Vic leaned my head back and removed the gauze pad she’d been using to sop up the blood, careful to keep the medication on her finger from getting smeared off. I spoke to the sky. “Who’s watching the store?”

“Ruby, and she says to tell you that the next time you’re working undercover, would you please leave a note or something?”

“I’ll leave a sock on my office doorknob.”

“You don’t have a doorknob.”

I looked at Henry’s hand as he held the flashlight, and Vic smeared the goop under my eye and into the cut. “Oww.”

She smirked. “Good. I hope it fucking hurts.” She peeled the wrapper from a large gauze-backed Band-Aid. “I’ll ask again: what in the hell possessed you?”

I continued to look at the Bear’s hand. “The Indian started it.”

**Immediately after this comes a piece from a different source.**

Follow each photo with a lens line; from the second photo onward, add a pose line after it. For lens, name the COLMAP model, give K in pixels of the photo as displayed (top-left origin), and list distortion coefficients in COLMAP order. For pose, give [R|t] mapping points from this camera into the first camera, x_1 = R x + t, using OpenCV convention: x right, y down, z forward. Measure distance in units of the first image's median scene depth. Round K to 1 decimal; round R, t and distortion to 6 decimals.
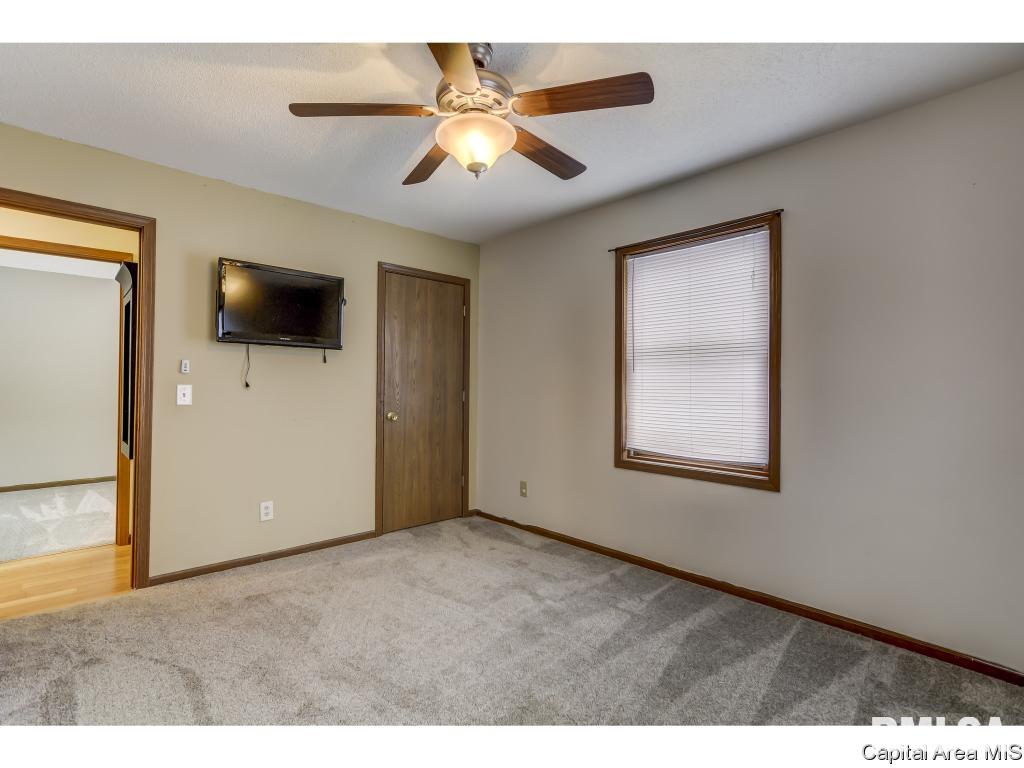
lens RADIAL K [[495.2, 0, 512.8], [0, 495.2, 378.9], [0, 0, 1]] dist [-0.011692, 0.006129]
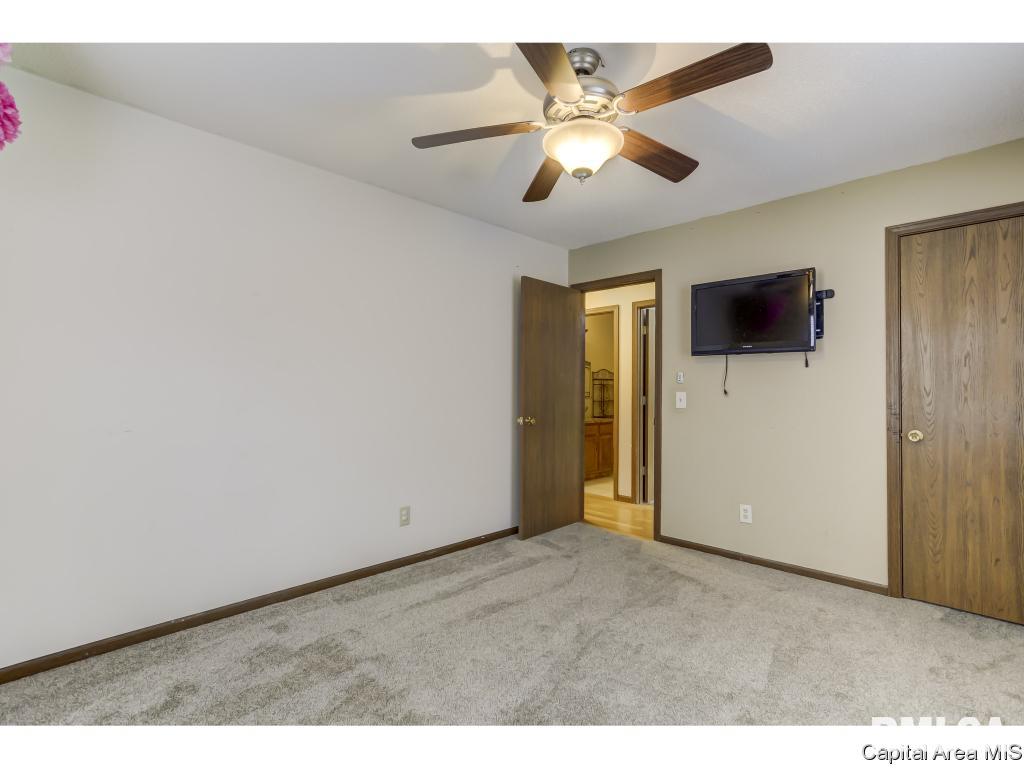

She dismissed him with a glancing blow from the Mediterranean eyes and pasted the bandage onto my cheek. “From him I expect it.”

“Why?”

She smiled, the canine tooth sparking in the beam of the flashlight. “He’s a savage.”

Henry’s voice rumbled in his chest. “Look who is talking.”

After Vic finished, I stood and walked away from the bridge toward five horses. They stood just over the crest of a hill alongside the river and watched us, probably wondering if there was any chance of getting fed. I made a kissing sound and watched as the lead bay raised his head. He came toward us, and the others followed. They expected something to eat but settled for nosing my hands.